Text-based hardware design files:
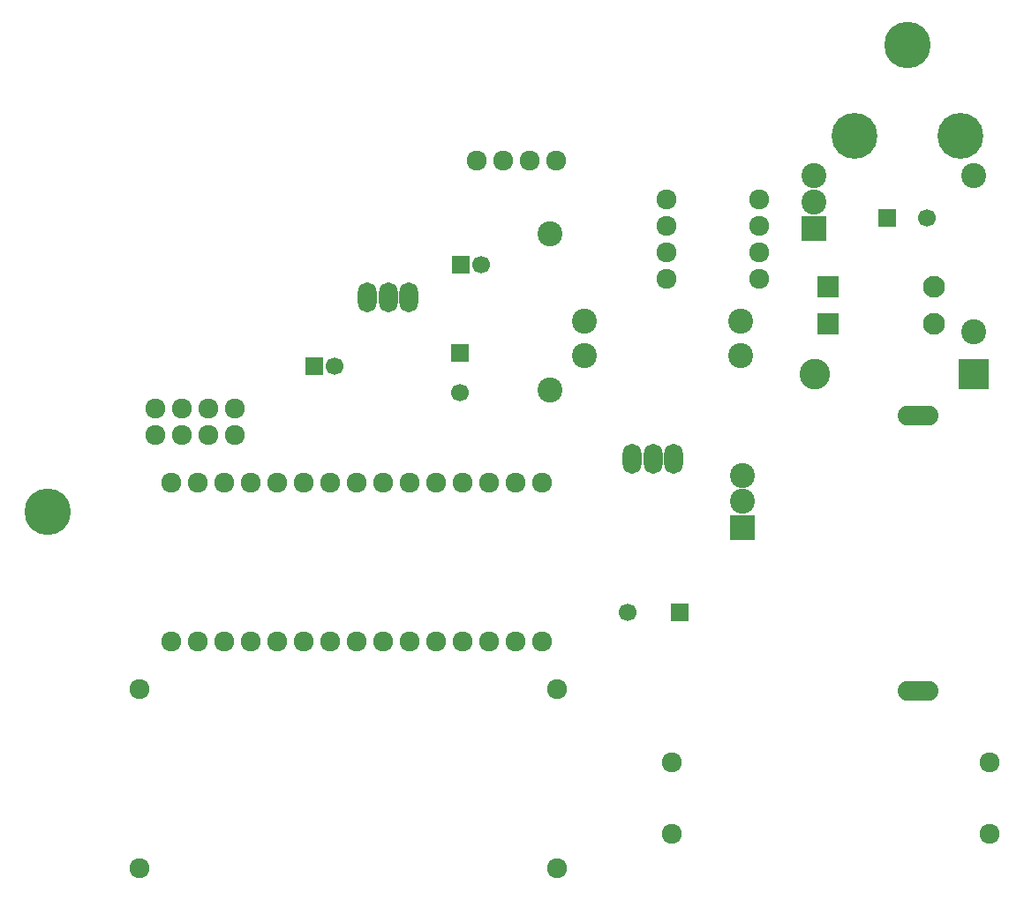
<source format=gbs>
G04 #@! TF.FileFunction,Soldermask,Bot*
%FSLAX46Y46*%
G04 Gerber Fmt 4.6, Leading zero omitted, Abs format (unit mm)*
G04 Created by KiCad (PCBNEW 4.0.4+dfsg1-stable) date Fri Oct 28 14:45:57 2016*
%MOMM*%
%LPD*%
G01*
G04 APERTURE LIST*
%ADD10C,0.200000*%
%ADD11C,1.924000*%
%ADD12R,1.700000X1.700000*%
%ADD13C,1.700000*%
%ADD14C,2.940000*%
%ADD15R,2.940000X2.940000*%
%ADD16C,2.099260*%
%ADD17R,2.099260X2.099260*%
%ADD18C,4.400500*%
%ADD19C,2.398980*%
%ADD20R,2.400000X2.400000*%
%ADD21C,2.400000*%
%ADD22C,4.464000*%
%ADD23O,1.800000X2.900000*%
%ADD24O,3.900000X1.924000*%
G04 APERTURE END LIST*
D10*
D11*
X44812000Y-69816000D03*
X44812000Y-67276000D03*
X47352000Y-69816000D03*
X47352000Y-67276000D03*
X49892000Y-69816000D03*
X49892000Y-67276000D03*
X52432000Y-69816000D03*
X52432000Y-67276000D03*
D12*
X60052000Y-63212000D03*
D13*
X62052000Y-63212000D03*
D12*
X74100000Y-53500000D03*
D13*
X76100000Y-53500000D03*
D12*
X115000000Y-49000000D03*
D13*
X118800000Y-49000000D03*
D12*
X95104000Y-86834000D03*
D13*
X90104000Y-86834000D03*
D14*
X108056780Y-63976960D03*
D15*
X123296780Y-63976960D03*
D16*
X119488520Y-59145460D03*
D17*
X109328520Y-59145460D03*
D16*
X119488520Y-55589460D03*
D17*
X109328520Y-55589460D03*
D11*
X93834000Y-47210000D03*
X93834000Y-49750000D03*
X93834000Y-52290000D03*
X93834000Y-54830000D03*
X102724000Y-54830000D03*
X102724000Y-52290000D03*
X102724000Y-49750000D03*
X102724000Y-47210000D03*
D18*
X111868000Y-41114000D03*
X122028000Y-41114000D03*
D19*
X123298000Y-44924000D03*
X123298000Y-59924000D03*
X82658000Y-65498000D03*
X82658000Y-50498000D03*
X85960000Y-58894000D03*
X100960000Y-58894000D03*
X100946000Y-62196000D03*
X85946000Y-62196000D03*
D11*
X83240000Y-43540000D03*
X80700000Y-43540000D03*
X78160000Y-43540000D03*
X75620000Y-43540000D03*
X46336000Y-89628000D03*
X48876000Y-89628000D03*
X51416000Y-89628000D03*
X53956000Y-89628000D03*
X56496000Y-89628000D03*
X59036000Y-89628000D03*
X61576000Y-89628000D03*
X64116000Y-89628000D03*
X66656000Y-89628000D03*
X69196000Y-89628000D03*
X71736000Y-89628000D03*
X74276000Y-89628000D03*
X76816000Y-89628000D03*
X79356000Y-89628000D03*
X81896000Y-89628000D03*
X81896000Y-74388000D03*
X79356000Y-74388000D03*
X76816000Y-74388000D03*
X74276000Y-74388000D03*
X71736000Y-74388000D03*
X69196000Y-74388000D03*
X66656000Y-74388000D03*
X64116000Y-74388000D03*
X61576000Y-74388000D03*
X59036000Y-74388000D03*
X56496000Y-74388000D03*
X53956000Y-74388000D03*
X51416000Y-74388000D03*
X48876000Y-74388000D03*
X46336000Y-74388000D03*
D12*
X74000000Y-62000000D03*
D13*
X74000000Y-65800000D03*
D20*
X101092000Y-78740000D03*
D21*
X101092000Y-76200000D03*
X101092000Y-73700000D03*
D20*
X108000000Y-50000000D03*
D21*
X108000000Y-47460000D03*
X108000000Y-44960000D03*
D22*
X34500000Y-77200000D03*
X117000000Y-32400000D03*
D23*
X67164000Y-56608000D03*
X69164000Y-56608000D03*
X65164000Y-56608000D03*
X92564000Y-72102000D03*
X90564000Y-72102000D03*
X94564000Y-72102000D03*
D24*
X117964000Y-67992000D03*
X117964000Y-94392000D03*
D11*
X83374000Y-111440000D03*
X83374000Y-94200000D03*
X43334000Y-94200000D03*
X43334000Y-111440000D03*
X124840000Y-101290000D03*
X124840000Y-108110000D03*
X94360000Y-108110000D03*
X94360000Y-101290000D03*
M02*

</source>
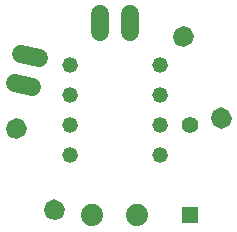
<source format=gbl>
G75*
%MOIN*%
%OFA0B0*%
%FSLAX25Y25*%
%IPPOS*%
%LPD*%
%AMOC8*
5,1,8,0,0,1.08239X$1,22.5*
%
%ADD10C,0.05200*%
%ADD11C,0.01320*%
%ADD12C,0.07400*%
%ADD13C,0.05937*%
%ADD14C,0.05543*%
%ADD15R,0.05543X0.05543*%
D10*
X0029487Y0033798D03*
X0029487Y0043798D03*
X0029487Y0053798D03*
X0029487Y0063798D03*
X0059487Y0063798D03*
X0059487Y0053798D03*
X0059487Y0043798D03*
X0059487Y0033798D03*
D11*
X0024781Y0017827D02*
X0024121Y0018487D01*
X0026176Y0017739D01*
X0027100Y0015758D01*
X0026352Y0013703D01*
X0024371Y0012779D01*
X0022316Y0013527D01*
X0021392Y0015508D01*
X0022140Y0017563D01*
X0024121Y0018487D01*
X0024168Y0017417D01*
X0025452Y0016949D01*
X0026030Y0015711D01*
X0025562Y0014427D01*
X0024324Y0013849D01*
X0023040Y0014317D01*
X0022462Y0015555D01*
X0022930Y0016839D01*
X0024168Y0017417D01*
X0024215Y0016346D01*
X0024728Y0016159D01*
X0024959Y0015664D01*
X0024772Y0015151D01*
X0024277Y0014920D01*
X0023764Y0015107D01*
X0023533Y0015602D01*
X0023720Y0016115D01*
X0024215Y0016346D01*
X0012103Y0045016D02*
X0011443Y0045676D01*
X0013498Y0044928D01*
X0014422Y0042947D01*
X0013674Y0040892D01*
X0011693Y0039968D01*
X0009638Y0040716D01*
X0008714Y0042697D01*
X0009462Y0044752D01*
X0011443Y0045676D01*
X0011490Y0044606D01*
X0012774Y0044138D01*
X0013352Y0042900D01*
X0012884Y0041616D01*
X0011646Y0041038D01*
X0010362Y0041506D01*
X0009784Y0042744D01*
X0010252Y0044028D01*
X0011490Y0044606D01*
X0011537Y0043535D01*
X0012050Y0043348D01*
X0012281Y0042853D01*
X0012094Y0042340D01*
X0011599Y0042109D01*
X0011086Y0042296D01*
X0010855Y0042791D01*
X0011042Y0043304D01*
X0011537Y0043535D01*
X0067781Y0075637D02*
X0067121Y0076297D01*
X0069176Y0075549D01*
X0070100Y0073568D01*
X0069352Y0071513D01*
X0067371Y0070589D01*
X0065316Y0071337D01*
X0064392Y0073318D01*
X0065140Y0075373D01*
X0067121Y0076297D01*
X0067168Y0075227D01*
X0068452Y0074759D01*
X0069030Y0073521D01*
X0068562Y0072237D01*
X0067324Y0071659D01*
X0066040Y0072127D01*
X0065462Y0073365D01*
X0065930Y0074649D01*
X0067168Y0075227D01*
X0067215Y0074156D01*
X0067728Y0073969D01*
X0067959Y0073474D01*
X0067772Y0072961D01*
X0067277Y0072730D01*
X0066764Y0072917D01*
X0066533Y0073412D01*
X0066720Y0073925D01*
X0067215Y0074156D01*
X0080459Y0048448D02*
X0079799Y0049108D01*
X0081854Y0048360D01*
X0082778Y0046379D01*
X0082030Y0044324D01*
X0080049Y0043400D01*
X0077994Y0044148D01*
X0077070Y0046129D01*
X0077818Y0048184D01*
X0079799Y0049108D01*
X0079846Y0048038D01*
X0081130Y0047570D01*
X0081708Y0046332D01*
X0081240Y0045048D01*
X0080002Y0044470D01*
X0078718Y0044938D01*
X0078140Y0046176D01*
X0078608Y0047460D01*
X0079846Y0048038D01*
X0079893Y0046967D01*
X0080406Y0046780D01*
X0080637Y0046285D01*
X0080450Y0045772D01*
X0079955Y0045541D01*
X0079442Y0045728D01*
X0079211Y0046223D01*
X0079398Y0046736D01*
X0079893Y0046967D01*
D12*
X0051987Y0013798D03*
X0036987Y0013798D03*
D13*
X0016965Y0056622D02*
X0011158Y0057857D01*
X0013237Y0067638D02*
X0019044Y0066404D01*
X0039487Y0074830D02*
X0039487Y0080767D01*
X0049487Y0080767D02*
X0049487Y0074830D01*
D14*
X0069487Y0043798D03*
D15*
X0069487Y0013798D03*
M02*

</source>
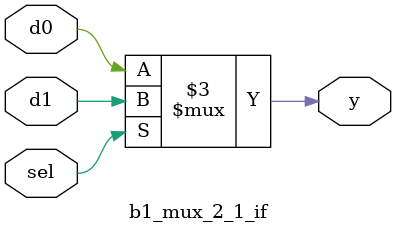
<source format=v>
`timescale 1ns / 1ps


module b1_mux_2_1_if(
    input d0,
    input d1,
    input sel,
    output reg y
    );
    
    always @ (*)
    begin
        if (sel)
        begin
            y = d1;
        end
        else
        begin
            y = d0;
        end
    end
endmodule

</source>
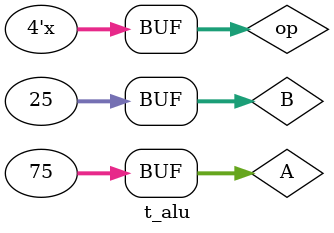
<source format=v>
/*
    date:   2018/05/31
    tag:    alu test file
*/
`include "alu.v"

module t_alu();
    reg[3:0]    op;
    reg[31:0]   A,B;

    wire[31:0]  y;
    wire        zero;

    parameter
    AND = 4'b0000,
    OR  = 4'b0001,
    add = 4'b0010,
    sub = 4'b0110,
    slt = 4'b0111;

    initial
    begin
      op = add;
      A = 32'd25;
      B = 32'd75;
    end

    always #50 op = op + 4'b1;
    always #500 A = 32'd75;
    always #500 B = 32'd25;

    alu ALU( .op(op), .A(A), .B(B), .y(y), .zero(zero));

endmodule
</source>
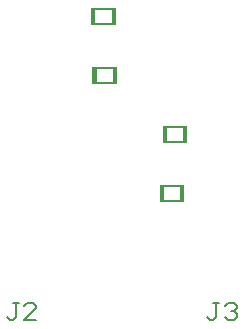
<source format=gbr>
G04*
G04 #@! TF.GenerationSoftware,Altium Limited,Altium Designer,24.6.1 (21)*
G04*
G04 Layer_Color=32768*
%FSLAX25Y25*%
%MOIN*%
G70*
G04*
G04 #@! TF.SameCoordinates,E7B071F1-E274-4D6C-8170-77C2E5B523DC*
G04*
G04*
G04 #@! TF.FilePolarity,Positive*
G04*
G01*
G75*
%ADD72C,0.00600*%
%ADD73C,0.00591*%
G36*
X266569Y72003D02*
Y77603D01*
X267969D01*
Y72003D01*
X266569D01*
D02*
G37*
G36*
X273369D02*
Y77603D01*
X274769D01*
Y72003D01*
X273369D01*
D02*
G37*
G36*
X267553Y91688D02*
Y97288D01*
X268953D01*
Y91688D01*
X267553D01*
D02*
G37*
G36*
X274354D02*
Y97288D01*
X275753D01*
Y91688D01*
X274354D01*
D02*
G37*
G36*
X245529Y116973D02*
Y111373D01*
X244128D01*
Y116973D01*
X245529D01*
D02*
G37*
G36*
X252328D02*
Y111373D01*
X250928D01*
Y116973D01*
X252328D01*
D02*
G37*
G36*
X245134Y136658D02*
Y131058D01*
X243735D01*
Y136658D01*
X245134D01*
D02*
G37*
G36*
X251935D02*
Y131058D01*
X250535D01*
Y136658D01*
X251935D01*
D02*
G37*
D72*
X267869Y72303D02*
X273469D01*
X267869Y77303D02*
X273469D01*
X268853Y91988D02*
X274453D01*
X268853Y96988D02*
X274453D01*
X245428Y116673D02*
X251028D01*
X245428Y111673D02*
X251028D01*
X245035Y136358D02*
X250635D01*
X245035Y131358D02*
X250635D01*
D73*
X286418Y38385D02*
X284450D01*
X285434D01*
Y33465D01*
X284450Y32481D01*
X283466D01*
X282482Y33465D01*
X288386Y37401D02*
X289370Y38385D01*
X291337D01*
X292321Y37401D01*
Y36417D01*
X291337Y35433D01*
X290353D01*
X291337D01*
X292321Y34449D01*
Y33465D01*
X291337Y32481D01*
X289370D01*
X288386Y33465D01*
X219489Y38385D02*
X217521D01*
X218505D01*
Y33465D01*
X217521Y32481D01*
X216537D01*
X215553Y33465D01*
X225392Y32481D02*
X221456D01*
X225392Y36417D01*
Y37401D01*
X224408Y38385D01*
X222440D01*
X221456Y37401D01*
M02*

</source>
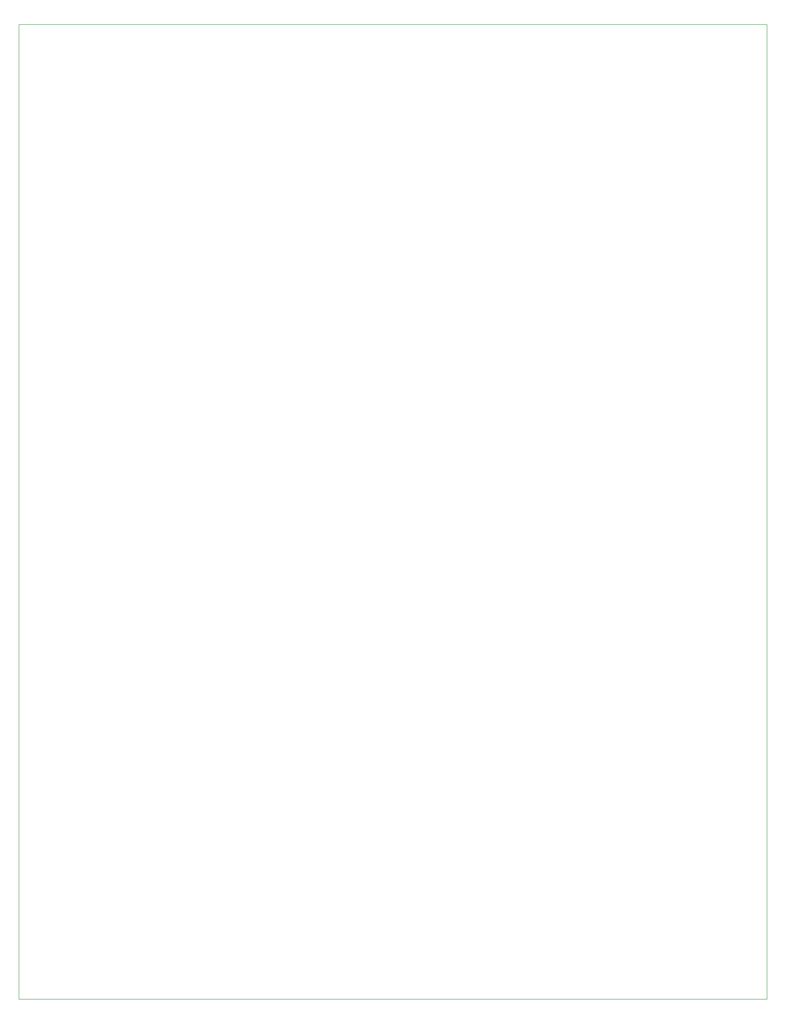
<source format=gbo>
G04 MADE WITH FRITZING*
G04 WWW.FRITZING.ORG*
G04 DOUBLE SIDED*
G04 HOLES PLATED*
G04 CONTOUR ON CENTER OF CONTOUR VECTOR*
%ASAXBY*%
%FSLAX23Y23*%
%MOIN*%
%OFA0B0*%
%SFA1.0B1.0*%
%ADD10R,11.304800X14.713200X11.288800X14.697200*%
%ADD11C,0.008000*%
%LNSILK0*%
G90*
G70*
G54D11*
X4Y14709D02*
X11301Y14709D01*
X11301Y4D01*
X4Y4D01*
X4Y14709D01*
D02*
G04 End of Silk0*
M02*
</source>
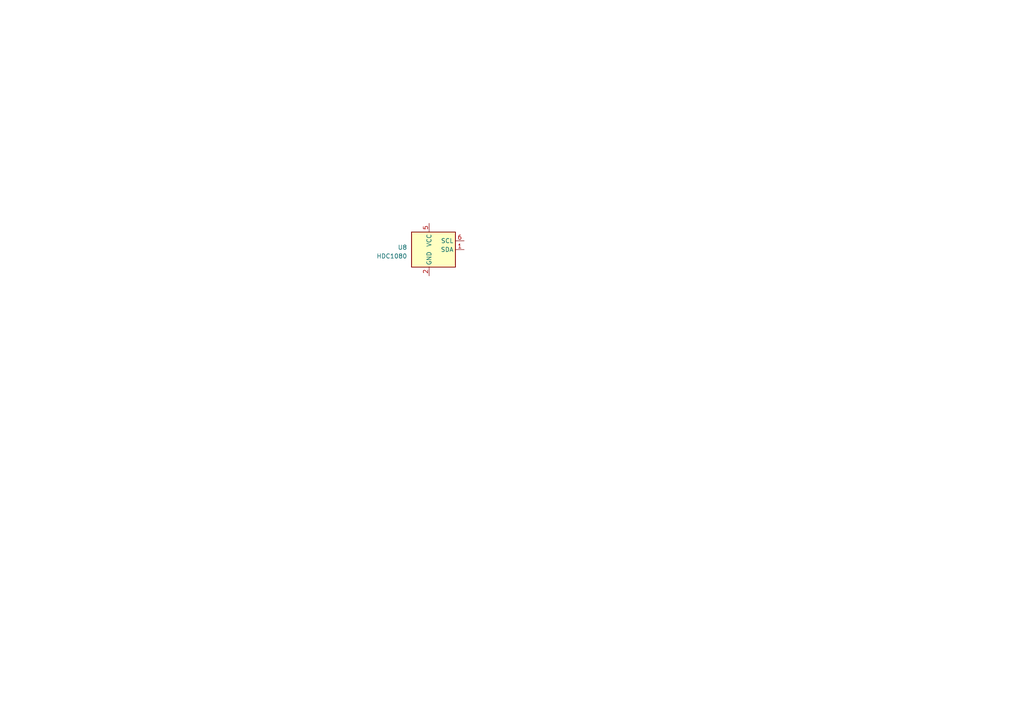
<source format=kicad_sch>
(kicad_sch
	(version 20231120)
	(generator "eeschema")
	(generator_version "8.0")
	(uuid "19e81193-106b-4519-8cf0-ac78ee137005")
	(paper "A4")
	
	(symbol
		(lib_id "Sensor_Humidity:HDC1080")
		(at 127 72.39 0)
		(unit 1)
		(exclude_from_sim no)
		(in_bom yes)
		(on_board yes)
		(dnp no)
		(fields_autoplaced yes)
		(uuid "6a6f4fd9-3bcc-410c-9adb-9e28e810eee3")
		(property "Reference" "U8"
			(at 118.11 71.755 0)
			(effects
				(font
					(size 1.27 1.27)
				)
				(justify right)
			)
		)
		(property "Value" "HDC1080"
			(at 118.11 74.295 0)
			(effects
				(font
					(size 1.27 1.27)
				)
				(justify right)
			)
		)
		(property "Footprint" "Package_SON:Texas_PWSON-N6"
			(at 125.73 78.74 0)
			(effects
				(font
					(size 1.27 1.27)
				)
				(justify left)
				(hide yes)
			)
		)
		(property "Datasheet" "http://www.ti.com/lit/ds/symlink/hdc1080.pdf"
			(at 116.84 66.04 0)
			(effects
				(font
					(size 1.27 1.27)
				)
				(hide yes)
			)
		)
		(property "Description" ""
			(at 127 72.39 0)
			(effects
				(font
					(size 1.27 1.27)
				)
				(hide yes)
			)
		)
		(pin "1"
			(uuid "8808ac13-28d5-4b11-a0f9-4f3782ddf847")
		)
		(pin "2"
			(uuid "e20a8530-e76a-46a2-82bf-2ef462d0c1ab")
		)
		(pin "3"
			(uuid "52e68443-3f79-4277-a9e7-ed4e1c5ef1ae")
		)
		(pin "4"
			(uuid "47e5d33c-fcd6-43f4-8334-8f997ee682cc")
		)
		(pin "5"
			(uuid "314c971d-bf3b-4d9d-85d0-008a77a40fdd")
		)
		(pin "6"
			(uuid "9821583d-40ba-4af0-8b3b-02c5e9f3932a")
		)
		(pin "7"
			(uuid "c2fb4d78-700c-4d57-994c-73f0fa33bb46")
		)
		(instances
			(project "PRODIGY-MOTHERBOARD"
				(path "/f1c25860-8989-4190-bd24-2491d23ca7d9/68745e9f-546d-4e12-ac2b-ba23aeab0093/904942d0-033a-428c-a503-5db171e4e28f"
					(reference "U8")
					(unit 1)
				)
			)
		)
	)
)

</source>
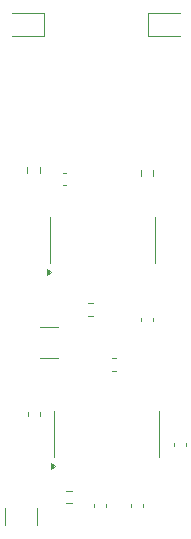
<source format=gbr>
%TF.GenerationSoftware,KiCad,Pcbnew,7.0.11*%
%TF.CreationDate,2025-02-23T17:02:09-08:00*%
%TF.ProjectId,enderman,656e6465-726d-4616-9e2e-6b696361645f,rev?*%
%TF.SameCoordinates,PX6ed1240PY84f1340*%
%TF.FileFunction,Legend,Top*%
%TF.FilePolarity,Positive*%
%FSLAX46Y46*%
G04 Gerber Fmt 4.6, Leading zero omitted, Abs format (unit mm)*
G04 Created by KiCad (PCBNEW 7.0.11) date 2025-02-23 17:02:09*
%MOMM*%
%LPD*%
G01*
G04 APERTURE LIST*
%ADD10C,0.120000*%
G04 APERTURE END LIST*
D10*
%TO.C,R2*%
X17772936Y66600000D02*
X19227064Y66600000D01*
X17772936Y63925000D02*
X19227064Y63925000D01*
%TO.C,R3*%
X14800000Y49772936D02*
X14800000Y51227064D01*
X17475000Y49772936D02*
X17475000Y51227064D01*
%TO.C,D1*%
X18085000Y91240000D02*
X18085000Y93160000D01*
X18085000Y93160000D02*
X15400000Y93160000D01*
X15400000Y91240000D02*
X18085000Y91240000D01*
%TO.C,C7*%
X19960580Y78607500D02*
X19679420Y78607500D01*
X19960580Y79627500D02*
X19679420Y79627500D01*
%TO.C,C3*%
X24140580Y62890000D02*
X23859420Y62890000D01*
X24140580Y63910000D02*
X23859420Y63910000D01*
%TO.C,C5*%
X25440000Y51583080D02*
X25440000Y51301920D01*
X26460000Y51583080D02*
X26460000Y51301920D01*
%TO.C,C4*%
X23320000Y51583080D02*
X23320000Y51301920D01*
X22300000Y51583080D02*
X22300000Y51301920D01*
%TO.C,R4*%
X19962742Y52715000D02*
X20437258Y52715000D01*
X19962742Y51670000D02*
X20437258Y51670000D01*
%TO.C,C1*%
X30110000Y56740580D02*
X30110000Y56459420D01*
X29090000Y56740580D02*
X29090000Y56459420D01*
%TO.C,R1*%
X21762742Y67520000D02*
X22237258Y67520000D01*
X21762742Y68565000D02*
X22237258Y68565000D01*
%TO.C,U1*%
X18640000Y71217500D02*
X18310000Y70977500D01*
X18310000Y71457500D01*
X18640000Y71217500D01*
G36*
X18640000Y71217500D02*
G01*
X18310000Y70977500D01*
X18310000Y71457500D01*
X18640000Y71217500D01*
G37*
X27445000Y73917500D02*
X27445000Y75867500D01*
X27445000Y73917500D02*
X27445000Y71967500D01*
X18575000Y73917500D02*
X18575000Y75867500D01*
X18575000Y73917500D02*
X18575000Y71967500D01*
%TO.C,U2*%
X18905000Y57517500D02*
X18905000Y55567500D01*
X18905000Y57517500D02*
X18905000Y59467500D01*
X27775000Y57517500D02*
X27775000Y55567500D01*
X27775000Y57517500D02*
X27775000Y59467500D01*
X18970000Y54817500D02*
X18640000Y54577500D01*
X18640000Y55057500D01*
X18970000Y54817500D01*
G36*
X18970000Y54817500D02*
G01*
X18640000Y54577500D01*
X18640000Y55057500D01*
X18970000Y54817500D01*
G37*
%TO.C,R5*%
X17722500Y80104758D02*
X17722500Y79630242D01*
X16677500Y80104758D02*
X16677500Y79630242D01*
%TO.C,D2*%
X26915000Y93160000D02*
X26915000Y91240000D01*
X26915000Y91240000D02*
X29600000Y91240000D01*
X29600000Y93160000D02*
X26915000Y93160000D01*
%TO.C,R6*%
X27322500Y79837258D02*
X27322500Y79362742D01*
X26277500Y79837258D02*
X26277500Y79362742D01*
%TO.C,C6*%
X16690000Y59059420D02*
X16690000Y59340580D01*
X17710000Y59059420D02*
X17710000Y59340580D01*
%TO.C,C2*%
X26290000Y67059420D02*
X26290000Y67340580D01*
X27310000Y67059420D02*
X27310000Y67340580D01*
%TD*%
M02*

</source>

* Try it *
From the line holding "X46336000Y-89628000D03*" to the line holding "X76816000Y-74388000D03*", inclusive, restate each line above exactly as written.

* Task response *
X46336000Y-89628000D03*
X48876000Y-89628000D03*
X51416000Y-89628000D03*
X53956000Y-89628000D03*
X56496000Y-89628000D03*
X59036000Y-89628000D03*
X61576000Y-89628000D03*
X64116000Y-89628000D03*
X66656000Y-89628000D03*
X69196000Y-89628000D03*
X71736000Y-89628000D03*
X74276000Y-89628000D03*
X76816000Y-89628000D03*
X79356000Y-89628000D03*
X81896000Y-89628000D03*
X81896000Y-74388000D03*
X79356000Y-74388000D03*
X76816000Y-74388000D03*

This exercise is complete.